You can describe set of experiments in YAML file and run them on different services in one command:
❯ compressa-perf measure-from-yaml experiments.yaml
Example of YAML file:
- openai_url: https://some-api-url/v1/
model_name: Compressa-Qwen2-72B-Instruct
experiment_name: "File Prompts Run 1"
description: "Experiment using prompts from a file with 10 tasks and 5 runners"
prompts_file: resources/prompts.csv
num_tasks: 10
num_runners: 5
generate_prompts: false
num_prompts: 0
prompt_length: 0
max_tokens: 1000
- openai_url: https://some-api-url/v1/
model_name: Compressa-Qwen2-72B-Instruct
experiment_name: "Qwen2-72B Long Input / Short Output"

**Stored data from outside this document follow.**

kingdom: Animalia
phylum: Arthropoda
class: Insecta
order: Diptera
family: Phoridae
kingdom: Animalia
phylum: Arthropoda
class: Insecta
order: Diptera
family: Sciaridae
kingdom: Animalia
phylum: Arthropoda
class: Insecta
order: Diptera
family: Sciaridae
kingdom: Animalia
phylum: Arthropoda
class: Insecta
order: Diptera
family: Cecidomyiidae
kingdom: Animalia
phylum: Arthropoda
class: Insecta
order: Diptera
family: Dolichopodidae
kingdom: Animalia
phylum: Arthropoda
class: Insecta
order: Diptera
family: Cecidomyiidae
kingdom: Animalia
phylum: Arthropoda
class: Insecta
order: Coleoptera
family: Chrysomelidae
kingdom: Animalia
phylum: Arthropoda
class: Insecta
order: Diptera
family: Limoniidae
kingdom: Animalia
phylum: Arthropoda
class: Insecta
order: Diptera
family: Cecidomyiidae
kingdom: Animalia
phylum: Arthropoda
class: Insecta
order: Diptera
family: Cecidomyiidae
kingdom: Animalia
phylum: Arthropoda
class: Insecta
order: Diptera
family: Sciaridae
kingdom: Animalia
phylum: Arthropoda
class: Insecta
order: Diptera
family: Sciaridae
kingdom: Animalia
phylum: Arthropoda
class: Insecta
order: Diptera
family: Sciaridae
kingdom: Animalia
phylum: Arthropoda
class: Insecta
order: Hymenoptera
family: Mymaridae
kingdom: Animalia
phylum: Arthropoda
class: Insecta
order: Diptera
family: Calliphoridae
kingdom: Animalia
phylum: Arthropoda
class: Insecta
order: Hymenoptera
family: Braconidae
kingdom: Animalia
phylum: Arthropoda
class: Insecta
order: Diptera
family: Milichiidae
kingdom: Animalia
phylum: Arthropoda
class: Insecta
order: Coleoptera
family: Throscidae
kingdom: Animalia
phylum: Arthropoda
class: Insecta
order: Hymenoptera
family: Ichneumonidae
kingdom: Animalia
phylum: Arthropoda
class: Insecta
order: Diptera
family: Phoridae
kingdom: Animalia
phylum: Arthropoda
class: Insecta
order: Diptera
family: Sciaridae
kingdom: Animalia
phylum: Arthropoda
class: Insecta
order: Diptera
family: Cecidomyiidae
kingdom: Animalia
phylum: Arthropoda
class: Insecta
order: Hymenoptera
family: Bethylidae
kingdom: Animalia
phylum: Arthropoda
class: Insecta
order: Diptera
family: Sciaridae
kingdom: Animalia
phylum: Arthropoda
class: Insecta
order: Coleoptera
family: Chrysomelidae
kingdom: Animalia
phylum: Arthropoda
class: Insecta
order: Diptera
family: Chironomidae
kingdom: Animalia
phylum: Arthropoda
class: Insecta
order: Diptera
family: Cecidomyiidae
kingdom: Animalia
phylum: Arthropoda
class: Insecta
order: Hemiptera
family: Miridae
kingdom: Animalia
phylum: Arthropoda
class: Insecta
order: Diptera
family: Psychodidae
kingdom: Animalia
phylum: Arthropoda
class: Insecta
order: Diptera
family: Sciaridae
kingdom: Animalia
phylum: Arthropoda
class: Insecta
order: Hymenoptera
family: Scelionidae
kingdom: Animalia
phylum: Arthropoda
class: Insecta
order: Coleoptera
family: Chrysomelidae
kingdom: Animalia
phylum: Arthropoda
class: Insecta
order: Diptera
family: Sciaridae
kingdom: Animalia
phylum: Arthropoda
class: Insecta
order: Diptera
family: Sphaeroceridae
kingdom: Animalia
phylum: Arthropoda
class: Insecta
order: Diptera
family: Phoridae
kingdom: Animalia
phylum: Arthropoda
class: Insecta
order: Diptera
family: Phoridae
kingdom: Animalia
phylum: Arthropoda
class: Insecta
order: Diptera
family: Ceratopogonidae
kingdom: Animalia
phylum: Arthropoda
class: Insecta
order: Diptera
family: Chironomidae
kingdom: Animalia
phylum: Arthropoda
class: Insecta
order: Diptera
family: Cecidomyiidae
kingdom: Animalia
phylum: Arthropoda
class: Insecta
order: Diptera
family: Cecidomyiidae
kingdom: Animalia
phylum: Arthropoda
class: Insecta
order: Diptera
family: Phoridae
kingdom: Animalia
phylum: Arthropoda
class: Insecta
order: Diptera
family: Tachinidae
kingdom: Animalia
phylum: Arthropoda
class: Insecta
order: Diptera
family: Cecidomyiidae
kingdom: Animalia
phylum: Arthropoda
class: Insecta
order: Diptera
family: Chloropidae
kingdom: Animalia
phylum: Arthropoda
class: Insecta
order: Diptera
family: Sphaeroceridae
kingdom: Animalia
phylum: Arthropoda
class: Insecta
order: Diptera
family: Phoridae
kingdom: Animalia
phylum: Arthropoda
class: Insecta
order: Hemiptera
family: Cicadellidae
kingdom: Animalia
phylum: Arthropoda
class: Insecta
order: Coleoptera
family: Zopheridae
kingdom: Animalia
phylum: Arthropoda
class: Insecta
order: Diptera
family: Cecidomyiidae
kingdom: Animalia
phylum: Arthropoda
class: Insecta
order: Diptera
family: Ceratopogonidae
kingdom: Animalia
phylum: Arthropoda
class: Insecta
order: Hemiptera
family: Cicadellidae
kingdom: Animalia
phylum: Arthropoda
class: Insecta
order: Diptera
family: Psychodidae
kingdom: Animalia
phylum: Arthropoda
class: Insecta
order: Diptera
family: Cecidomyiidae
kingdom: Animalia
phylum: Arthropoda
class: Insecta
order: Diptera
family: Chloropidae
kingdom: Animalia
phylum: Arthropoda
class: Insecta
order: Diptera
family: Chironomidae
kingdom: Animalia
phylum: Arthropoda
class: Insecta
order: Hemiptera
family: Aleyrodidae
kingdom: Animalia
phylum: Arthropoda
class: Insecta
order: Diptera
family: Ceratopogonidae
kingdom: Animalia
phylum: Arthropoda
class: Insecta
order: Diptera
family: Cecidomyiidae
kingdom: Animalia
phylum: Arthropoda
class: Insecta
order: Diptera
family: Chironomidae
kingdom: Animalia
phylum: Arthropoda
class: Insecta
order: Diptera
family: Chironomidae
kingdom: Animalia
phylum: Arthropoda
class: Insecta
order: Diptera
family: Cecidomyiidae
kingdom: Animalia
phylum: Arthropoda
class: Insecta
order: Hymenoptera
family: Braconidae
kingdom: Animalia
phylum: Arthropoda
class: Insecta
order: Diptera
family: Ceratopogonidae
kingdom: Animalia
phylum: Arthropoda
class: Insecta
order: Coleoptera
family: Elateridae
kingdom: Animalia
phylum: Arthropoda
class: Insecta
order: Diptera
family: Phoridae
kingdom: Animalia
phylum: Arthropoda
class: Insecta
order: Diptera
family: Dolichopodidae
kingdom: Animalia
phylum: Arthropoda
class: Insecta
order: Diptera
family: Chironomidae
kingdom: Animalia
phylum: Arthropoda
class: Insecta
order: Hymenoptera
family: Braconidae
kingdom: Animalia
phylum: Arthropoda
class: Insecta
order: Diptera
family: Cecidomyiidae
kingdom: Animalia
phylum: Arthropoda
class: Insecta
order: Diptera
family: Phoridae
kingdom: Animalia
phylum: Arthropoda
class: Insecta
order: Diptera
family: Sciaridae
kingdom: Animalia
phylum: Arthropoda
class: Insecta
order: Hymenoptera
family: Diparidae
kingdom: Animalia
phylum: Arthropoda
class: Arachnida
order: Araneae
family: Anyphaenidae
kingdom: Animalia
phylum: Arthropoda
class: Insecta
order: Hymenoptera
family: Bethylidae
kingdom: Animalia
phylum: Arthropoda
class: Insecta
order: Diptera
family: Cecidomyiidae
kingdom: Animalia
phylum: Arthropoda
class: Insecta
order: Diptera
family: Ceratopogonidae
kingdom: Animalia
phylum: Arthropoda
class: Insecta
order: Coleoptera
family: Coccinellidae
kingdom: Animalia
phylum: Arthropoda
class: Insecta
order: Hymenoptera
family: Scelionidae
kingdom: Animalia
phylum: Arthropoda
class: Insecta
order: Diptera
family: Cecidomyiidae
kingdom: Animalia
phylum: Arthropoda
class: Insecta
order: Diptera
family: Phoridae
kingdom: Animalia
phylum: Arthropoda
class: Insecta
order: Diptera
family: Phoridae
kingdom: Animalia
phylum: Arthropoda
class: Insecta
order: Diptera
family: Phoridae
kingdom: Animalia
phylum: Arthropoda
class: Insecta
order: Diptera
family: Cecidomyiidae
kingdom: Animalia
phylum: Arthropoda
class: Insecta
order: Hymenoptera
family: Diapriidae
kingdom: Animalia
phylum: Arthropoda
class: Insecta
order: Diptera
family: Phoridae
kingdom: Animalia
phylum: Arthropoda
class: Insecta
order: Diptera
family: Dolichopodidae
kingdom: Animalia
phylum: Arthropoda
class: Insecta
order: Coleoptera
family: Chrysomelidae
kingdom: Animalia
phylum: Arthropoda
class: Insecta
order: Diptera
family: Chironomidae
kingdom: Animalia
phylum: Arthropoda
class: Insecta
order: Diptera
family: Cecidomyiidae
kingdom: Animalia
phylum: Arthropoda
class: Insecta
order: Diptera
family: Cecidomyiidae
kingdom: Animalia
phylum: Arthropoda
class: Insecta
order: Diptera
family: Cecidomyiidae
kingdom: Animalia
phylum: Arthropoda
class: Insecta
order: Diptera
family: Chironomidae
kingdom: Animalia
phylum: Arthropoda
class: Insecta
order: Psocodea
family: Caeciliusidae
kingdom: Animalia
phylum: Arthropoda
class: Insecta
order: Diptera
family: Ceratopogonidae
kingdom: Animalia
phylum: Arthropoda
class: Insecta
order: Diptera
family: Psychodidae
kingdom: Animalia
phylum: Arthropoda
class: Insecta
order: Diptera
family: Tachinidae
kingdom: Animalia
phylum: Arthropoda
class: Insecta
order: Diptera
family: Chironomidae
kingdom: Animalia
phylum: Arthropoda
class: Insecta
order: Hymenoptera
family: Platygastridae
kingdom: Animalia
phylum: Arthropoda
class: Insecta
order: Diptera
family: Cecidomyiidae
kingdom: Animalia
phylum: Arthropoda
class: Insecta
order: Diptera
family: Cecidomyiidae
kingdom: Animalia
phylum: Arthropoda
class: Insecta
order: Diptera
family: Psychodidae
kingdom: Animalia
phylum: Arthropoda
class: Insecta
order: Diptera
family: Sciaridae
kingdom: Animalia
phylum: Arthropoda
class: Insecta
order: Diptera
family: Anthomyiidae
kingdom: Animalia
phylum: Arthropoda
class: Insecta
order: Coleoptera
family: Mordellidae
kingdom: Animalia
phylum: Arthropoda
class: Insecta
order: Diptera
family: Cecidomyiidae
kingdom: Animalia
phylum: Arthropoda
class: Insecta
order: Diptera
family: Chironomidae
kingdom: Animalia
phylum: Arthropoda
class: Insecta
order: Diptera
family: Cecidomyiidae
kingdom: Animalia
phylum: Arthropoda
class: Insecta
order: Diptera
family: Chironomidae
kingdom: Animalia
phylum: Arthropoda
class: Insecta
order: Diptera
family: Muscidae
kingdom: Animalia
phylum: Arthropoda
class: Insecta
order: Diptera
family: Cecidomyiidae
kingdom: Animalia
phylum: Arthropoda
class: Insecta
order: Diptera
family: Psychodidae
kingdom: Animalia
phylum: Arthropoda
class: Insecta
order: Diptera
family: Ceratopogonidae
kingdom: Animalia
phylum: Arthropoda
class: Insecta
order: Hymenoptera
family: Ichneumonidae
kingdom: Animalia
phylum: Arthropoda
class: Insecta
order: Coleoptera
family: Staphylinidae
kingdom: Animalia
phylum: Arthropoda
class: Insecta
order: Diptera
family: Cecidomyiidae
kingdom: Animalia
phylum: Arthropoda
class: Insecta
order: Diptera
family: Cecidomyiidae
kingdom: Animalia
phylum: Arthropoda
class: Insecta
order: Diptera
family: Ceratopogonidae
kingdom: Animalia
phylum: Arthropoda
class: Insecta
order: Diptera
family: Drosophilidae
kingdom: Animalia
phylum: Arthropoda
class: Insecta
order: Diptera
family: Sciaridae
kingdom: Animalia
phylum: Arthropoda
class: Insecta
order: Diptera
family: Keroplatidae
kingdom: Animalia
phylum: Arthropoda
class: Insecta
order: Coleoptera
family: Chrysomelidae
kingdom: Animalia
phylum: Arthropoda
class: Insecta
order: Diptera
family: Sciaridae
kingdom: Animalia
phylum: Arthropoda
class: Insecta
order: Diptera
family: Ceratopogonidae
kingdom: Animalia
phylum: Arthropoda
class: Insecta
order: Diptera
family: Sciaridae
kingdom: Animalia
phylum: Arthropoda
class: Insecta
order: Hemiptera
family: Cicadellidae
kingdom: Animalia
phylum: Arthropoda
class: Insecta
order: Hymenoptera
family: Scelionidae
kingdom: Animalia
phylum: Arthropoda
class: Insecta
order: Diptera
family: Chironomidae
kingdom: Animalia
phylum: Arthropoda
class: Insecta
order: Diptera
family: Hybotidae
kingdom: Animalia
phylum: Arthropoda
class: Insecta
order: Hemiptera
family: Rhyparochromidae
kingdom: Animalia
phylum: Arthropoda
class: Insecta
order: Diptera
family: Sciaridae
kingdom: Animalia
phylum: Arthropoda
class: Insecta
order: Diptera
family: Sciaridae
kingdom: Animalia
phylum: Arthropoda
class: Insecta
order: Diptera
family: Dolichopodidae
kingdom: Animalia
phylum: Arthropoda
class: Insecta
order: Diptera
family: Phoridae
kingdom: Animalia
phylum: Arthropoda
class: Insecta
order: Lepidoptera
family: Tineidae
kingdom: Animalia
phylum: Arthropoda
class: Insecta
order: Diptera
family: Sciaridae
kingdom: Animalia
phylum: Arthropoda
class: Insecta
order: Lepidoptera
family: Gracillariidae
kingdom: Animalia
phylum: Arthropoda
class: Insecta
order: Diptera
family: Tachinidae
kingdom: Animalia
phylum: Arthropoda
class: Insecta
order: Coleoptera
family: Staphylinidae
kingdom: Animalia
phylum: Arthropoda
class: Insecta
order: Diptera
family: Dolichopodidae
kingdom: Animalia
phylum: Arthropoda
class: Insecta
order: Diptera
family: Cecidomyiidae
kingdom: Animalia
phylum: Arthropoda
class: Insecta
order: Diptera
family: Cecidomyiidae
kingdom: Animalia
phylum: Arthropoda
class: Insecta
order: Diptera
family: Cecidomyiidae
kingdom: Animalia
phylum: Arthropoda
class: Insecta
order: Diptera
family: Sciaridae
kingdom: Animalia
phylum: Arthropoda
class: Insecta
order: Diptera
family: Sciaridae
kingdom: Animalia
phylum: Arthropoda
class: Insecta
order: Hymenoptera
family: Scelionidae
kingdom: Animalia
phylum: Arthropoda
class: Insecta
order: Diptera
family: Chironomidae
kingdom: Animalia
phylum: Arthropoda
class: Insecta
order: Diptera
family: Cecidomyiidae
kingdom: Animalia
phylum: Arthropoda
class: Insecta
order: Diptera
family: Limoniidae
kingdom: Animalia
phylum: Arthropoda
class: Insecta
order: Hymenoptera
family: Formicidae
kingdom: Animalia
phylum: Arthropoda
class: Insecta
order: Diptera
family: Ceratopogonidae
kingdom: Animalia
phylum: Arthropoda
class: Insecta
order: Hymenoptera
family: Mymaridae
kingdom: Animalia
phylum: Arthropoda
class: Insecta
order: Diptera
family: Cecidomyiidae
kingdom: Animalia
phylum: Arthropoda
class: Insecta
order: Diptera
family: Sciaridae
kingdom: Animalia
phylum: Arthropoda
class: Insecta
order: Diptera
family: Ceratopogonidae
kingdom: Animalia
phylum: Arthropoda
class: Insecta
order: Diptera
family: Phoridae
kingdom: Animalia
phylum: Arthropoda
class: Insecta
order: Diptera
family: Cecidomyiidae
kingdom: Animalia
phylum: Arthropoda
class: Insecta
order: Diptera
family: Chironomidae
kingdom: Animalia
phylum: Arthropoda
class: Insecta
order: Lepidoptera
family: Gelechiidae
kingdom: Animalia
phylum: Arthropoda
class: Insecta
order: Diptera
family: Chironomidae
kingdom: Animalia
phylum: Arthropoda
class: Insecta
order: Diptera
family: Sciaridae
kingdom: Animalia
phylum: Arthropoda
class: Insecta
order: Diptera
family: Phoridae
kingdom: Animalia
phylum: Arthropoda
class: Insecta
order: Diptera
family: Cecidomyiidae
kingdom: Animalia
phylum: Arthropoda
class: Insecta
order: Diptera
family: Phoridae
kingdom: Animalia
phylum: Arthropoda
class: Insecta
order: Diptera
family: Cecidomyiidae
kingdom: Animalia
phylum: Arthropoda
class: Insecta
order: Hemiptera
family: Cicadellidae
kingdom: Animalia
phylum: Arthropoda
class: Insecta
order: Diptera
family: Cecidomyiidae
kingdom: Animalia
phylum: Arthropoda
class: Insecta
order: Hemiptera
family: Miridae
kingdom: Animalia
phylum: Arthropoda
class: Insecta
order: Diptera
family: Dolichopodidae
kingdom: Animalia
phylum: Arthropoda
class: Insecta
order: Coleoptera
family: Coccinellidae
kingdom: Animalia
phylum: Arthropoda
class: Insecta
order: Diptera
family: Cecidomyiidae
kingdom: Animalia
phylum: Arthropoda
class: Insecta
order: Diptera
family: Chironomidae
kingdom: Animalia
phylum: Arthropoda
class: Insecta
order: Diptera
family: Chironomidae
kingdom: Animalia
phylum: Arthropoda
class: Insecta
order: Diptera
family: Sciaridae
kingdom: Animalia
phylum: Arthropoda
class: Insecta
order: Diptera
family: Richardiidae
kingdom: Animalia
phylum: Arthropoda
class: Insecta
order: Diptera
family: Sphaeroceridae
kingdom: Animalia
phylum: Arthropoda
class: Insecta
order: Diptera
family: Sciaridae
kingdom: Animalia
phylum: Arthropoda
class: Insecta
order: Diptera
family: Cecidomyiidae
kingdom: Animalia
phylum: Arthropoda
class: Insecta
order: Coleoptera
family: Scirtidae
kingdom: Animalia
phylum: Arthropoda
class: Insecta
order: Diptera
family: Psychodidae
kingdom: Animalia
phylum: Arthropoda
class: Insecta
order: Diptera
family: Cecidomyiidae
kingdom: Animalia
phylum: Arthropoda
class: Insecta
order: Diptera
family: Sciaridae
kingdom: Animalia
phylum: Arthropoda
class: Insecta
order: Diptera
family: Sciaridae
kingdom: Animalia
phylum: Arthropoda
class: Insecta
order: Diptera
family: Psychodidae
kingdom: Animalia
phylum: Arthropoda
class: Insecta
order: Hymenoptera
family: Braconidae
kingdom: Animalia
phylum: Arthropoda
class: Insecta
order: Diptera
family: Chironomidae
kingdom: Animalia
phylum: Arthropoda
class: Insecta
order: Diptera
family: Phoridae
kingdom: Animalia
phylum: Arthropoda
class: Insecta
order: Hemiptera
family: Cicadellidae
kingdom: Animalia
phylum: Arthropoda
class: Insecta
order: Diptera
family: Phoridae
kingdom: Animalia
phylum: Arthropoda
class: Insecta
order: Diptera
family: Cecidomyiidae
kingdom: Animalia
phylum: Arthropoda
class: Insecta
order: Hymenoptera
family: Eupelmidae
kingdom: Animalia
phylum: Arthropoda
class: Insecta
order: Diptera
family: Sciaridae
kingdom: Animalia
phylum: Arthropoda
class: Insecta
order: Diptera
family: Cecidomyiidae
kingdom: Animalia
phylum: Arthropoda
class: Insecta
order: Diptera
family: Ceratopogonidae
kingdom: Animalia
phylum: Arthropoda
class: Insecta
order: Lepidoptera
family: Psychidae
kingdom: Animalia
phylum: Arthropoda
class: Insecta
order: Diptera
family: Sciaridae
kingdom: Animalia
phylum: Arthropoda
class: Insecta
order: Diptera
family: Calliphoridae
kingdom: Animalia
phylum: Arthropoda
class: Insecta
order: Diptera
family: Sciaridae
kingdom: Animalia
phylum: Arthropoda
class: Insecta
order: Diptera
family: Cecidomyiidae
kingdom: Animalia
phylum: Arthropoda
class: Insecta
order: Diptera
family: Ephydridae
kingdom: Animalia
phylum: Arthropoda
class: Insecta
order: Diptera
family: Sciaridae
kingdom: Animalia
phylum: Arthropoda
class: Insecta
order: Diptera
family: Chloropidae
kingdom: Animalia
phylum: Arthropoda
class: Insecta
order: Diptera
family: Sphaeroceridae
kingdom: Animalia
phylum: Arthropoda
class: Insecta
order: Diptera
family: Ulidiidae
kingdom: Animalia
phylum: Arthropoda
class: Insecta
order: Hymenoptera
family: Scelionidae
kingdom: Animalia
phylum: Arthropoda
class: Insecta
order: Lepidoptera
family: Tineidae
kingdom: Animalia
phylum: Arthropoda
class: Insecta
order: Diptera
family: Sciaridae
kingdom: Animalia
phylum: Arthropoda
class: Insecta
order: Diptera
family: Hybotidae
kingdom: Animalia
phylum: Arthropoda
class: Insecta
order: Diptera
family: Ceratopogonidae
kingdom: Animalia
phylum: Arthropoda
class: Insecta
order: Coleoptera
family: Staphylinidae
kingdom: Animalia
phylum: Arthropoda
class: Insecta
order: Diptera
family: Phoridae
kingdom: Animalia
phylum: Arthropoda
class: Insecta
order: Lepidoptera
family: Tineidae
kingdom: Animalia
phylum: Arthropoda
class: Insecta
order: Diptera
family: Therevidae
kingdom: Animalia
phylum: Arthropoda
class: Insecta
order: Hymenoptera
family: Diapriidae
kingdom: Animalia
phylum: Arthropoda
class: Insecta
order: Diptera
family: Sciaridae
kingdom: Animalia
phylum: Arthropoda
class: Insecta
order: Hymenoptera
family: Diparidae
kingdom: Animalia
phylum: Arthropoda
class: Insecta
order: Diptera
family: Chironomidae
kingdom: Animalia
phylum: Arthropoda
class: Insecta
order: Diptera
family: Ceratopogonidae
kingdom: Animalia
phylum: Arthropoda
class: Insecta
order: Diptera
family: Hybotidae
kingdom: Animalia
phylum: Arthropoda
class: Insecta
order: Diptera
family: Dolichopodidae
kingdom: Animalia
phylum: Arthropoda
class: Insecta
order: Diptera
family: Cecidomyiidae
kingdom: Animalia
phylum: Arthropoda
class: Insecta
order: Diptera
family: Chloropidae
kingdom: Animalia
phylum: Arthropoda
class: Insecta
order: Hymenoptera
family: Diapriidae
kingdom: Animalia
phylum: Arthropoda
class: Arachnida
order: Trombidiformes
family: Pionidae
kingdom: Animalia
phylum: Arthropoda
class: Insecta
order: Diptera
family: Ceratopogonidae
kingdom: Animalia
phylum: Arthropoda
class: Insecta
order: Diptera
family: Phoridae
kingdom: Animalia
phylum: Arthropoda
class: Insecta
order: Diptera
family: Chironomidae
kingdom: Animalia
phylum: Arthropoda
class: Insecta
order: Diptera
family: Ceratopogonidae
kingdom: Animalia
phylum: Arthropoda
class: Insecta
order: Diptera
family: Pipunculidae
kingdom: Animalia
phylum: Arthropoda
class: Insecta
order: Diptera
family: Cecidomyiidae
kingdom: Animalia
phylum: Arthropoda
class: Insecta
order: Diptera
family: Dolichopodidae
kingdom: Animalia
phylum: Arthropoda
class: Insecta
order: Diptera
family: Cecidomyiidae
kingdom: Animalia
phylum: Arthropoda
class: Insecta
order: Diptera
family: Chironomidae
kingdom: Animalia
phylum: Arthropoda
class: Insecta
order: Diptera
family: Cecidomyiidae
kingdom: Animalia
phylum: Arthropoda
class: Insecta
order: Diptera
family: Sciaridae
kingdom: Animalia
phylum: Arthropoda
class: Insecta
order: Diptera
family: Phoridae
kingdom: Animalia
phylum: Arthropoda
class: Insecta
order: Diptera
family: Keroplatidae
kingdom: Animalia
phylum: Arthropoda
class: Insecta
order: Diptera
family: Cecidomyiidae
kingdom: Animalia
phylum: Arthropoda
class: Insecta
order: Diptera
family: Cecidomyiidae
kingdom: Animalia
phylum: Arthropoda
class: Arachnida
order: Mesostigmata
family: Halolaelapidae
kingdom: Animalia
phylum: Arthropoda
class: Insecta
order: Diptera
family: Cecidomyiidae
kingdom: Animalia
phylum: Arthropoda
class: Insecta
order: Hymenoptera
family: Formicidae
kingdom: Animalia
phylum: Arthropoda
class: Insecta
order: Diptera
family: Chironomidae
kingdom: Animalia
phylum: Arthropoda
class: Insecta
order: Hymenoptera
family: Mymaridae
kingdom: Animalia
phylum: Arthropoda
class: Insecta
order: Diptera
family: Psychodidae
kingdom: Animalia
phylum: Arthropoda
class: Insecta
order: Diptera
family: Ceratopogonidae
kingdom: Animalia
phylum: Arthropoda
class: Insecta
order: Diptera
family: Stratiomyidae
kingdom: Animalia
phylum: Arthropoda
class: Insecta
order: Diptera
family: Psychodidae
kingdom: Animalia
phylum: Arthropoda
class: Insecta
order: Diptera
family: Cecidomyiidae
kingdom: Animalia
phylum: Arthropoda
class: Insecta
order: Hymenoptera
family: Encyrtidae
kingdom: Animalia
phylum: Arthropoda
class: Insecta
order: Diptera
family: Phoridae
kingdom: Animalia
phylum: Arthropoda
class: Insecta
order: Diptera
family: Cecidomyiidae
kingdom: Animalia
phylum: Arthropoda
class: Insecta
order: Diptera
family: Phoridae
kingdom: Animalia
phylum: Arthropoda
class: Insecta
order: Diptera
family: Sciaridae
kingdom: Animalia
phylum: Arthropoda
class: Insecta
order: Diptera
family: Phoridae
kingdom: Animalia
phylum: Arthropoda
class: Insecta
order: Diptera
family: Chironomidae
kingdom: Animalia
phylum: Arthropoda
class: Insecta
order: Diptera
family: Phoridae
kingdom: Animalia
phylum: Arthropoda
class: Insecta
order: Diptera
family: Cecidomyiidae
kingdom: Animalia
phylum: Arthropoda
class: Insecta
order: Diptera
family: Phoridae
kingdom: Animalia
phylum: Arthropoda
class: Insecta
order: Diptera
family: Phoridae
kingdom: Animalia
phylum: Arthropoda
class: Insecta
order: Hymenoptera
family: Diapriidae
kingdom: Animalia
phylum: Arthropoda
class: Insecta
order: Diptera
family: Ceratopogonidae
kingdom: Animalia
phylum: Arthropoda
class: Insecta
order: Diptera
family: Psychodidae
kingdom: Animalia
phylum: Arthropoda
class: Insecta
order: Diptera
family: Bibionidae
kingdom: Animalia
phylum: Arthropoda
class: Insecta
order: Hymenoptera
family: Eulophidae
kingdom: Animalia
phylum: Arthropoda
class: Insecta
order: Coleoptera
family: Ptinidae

description: "Experiment using prompts from a file with 20 tasks and 10 runners"
prompts_file: resources/prompts.csv
num_tasks: 20
num_runners: 10
generate_prompts: true
num_prompts: 10
prompt_length: 10000
max_tokens: 100
You can select experiments by name, parameters or metrics (or substrings in these fields) via compressa-perf list
command.
For example:
❯ compressa-perf list \
--show-metrics \
--param-filter openai_url=chat-2 \
--param-filter avg_n_input=30
List of Experiments:
+----+----------------------------------------------------------------------------+---------------------+--------+-----------------------+
| | ID | Name | Date | Description |
+====+============================================================================+=====================+========+=======================+
| 25 | Compressa-Qwen2.5-14B-Instruct-Int4 Long Input / Short Output | 5 runners | 2024-10-03 06:21:45 | | ttft: 25.0960 |
| | | | | latency: 52.5916 |
| | | | | tpot: 0.5530 |
| | | | | throughput: 2891.0323 |
+----+----------------------------------------------------------------------------+---------------------+--------+-----------------------+
| 23 | Compressa-Qwen2.5-14B-Instruct-Int4 Long Input / Short Output | 4 runners | 2024-10-03 06:14:57 | | ttft: 17.1862 |
| | | | | latency: 37.9612 |
| | | | | tpot: 0.3954 |
| | | | | throughput: 3230.8769 |
+----+----------------------------------------------------------------------------+---------------------+--------+-----------------------+
Full parameter list:
❯ compressa-perf list -h
usage: compressa-perf list [-h] [--db DB] [--show-parameters] [--show-metrics] [--name-filter NAME_FILTER] [--param-filter PARAM_FILTER]
options:
-h, --help show this help message and exit
--db DB Path to the SQLite database
--show-parameters Show all parameters for each experiment
--show-metrics Show metrics for each experiment
--name-filter NAME_FILTER
Filter experiments by substring in the name
--param-filter PARAM_FILTER
Filter experiments by parameter value (e.g., paramkey=value_substring)
❯ compressa-perf report <EXPERIMENT_ID>
Output example:
❯ compressa-perf report 3
Experiment Details:
ID: 3
Name: My First Run
Date: 2024-09-24 07:10:39
Description: None
Experiment Parameters:
╒══════════════╤═══════════════════════════════════════════╕
│ Parameter │ Value │
╞══════════════╪═══════════════════════════════════════════╡
│ num_workers │ 2 │
├──────────────┼───────────────────────────────────────────┤
│ num_tasks │ 2 │
├──────────────┼───────────────────────────────────────────┤
│ openai_url │ https://some-api-url.ru/chat-2/v1/ │
├──────────────┼───────────────────────────────────────────┤
│ avg_n_input │ 32 │
├──────────────┼───────────────────────────────────────────┤
│ std_n_input │ 2.8284 │
├──────────────┼───────────────────────────────────────────┤
│ avg_n_output │ 748.5000 │
├──────────────┼───────────────────────────────────────────┤
│ std_n_output │ 2.1213 │
╘══════════════╧═══════════════════════════════════════════╛
Experiment Metrics:
╒═══════════════════════╤══════════╕
│ Metric │ Value │
╞═══════════════════════╪══════════╡
│ MetricName.TTFT │ 0.7753 │
├───────────────────────┼──────────┤
│ MetricName.LATENCY │ 7.5016 │
├───────────────────────┼──────────┤
│ MetricName.TPOT │ 0.01 │
├───────────────────────┼──────────┤
│ MetricName.THROUGHPUT │ 207.84 │
╘═══════════════════════╧══════════╛
For more information on available commands and options, run:
compressa-perf --help
This project is licensed under the MIT License. See the LICENSE file for more details.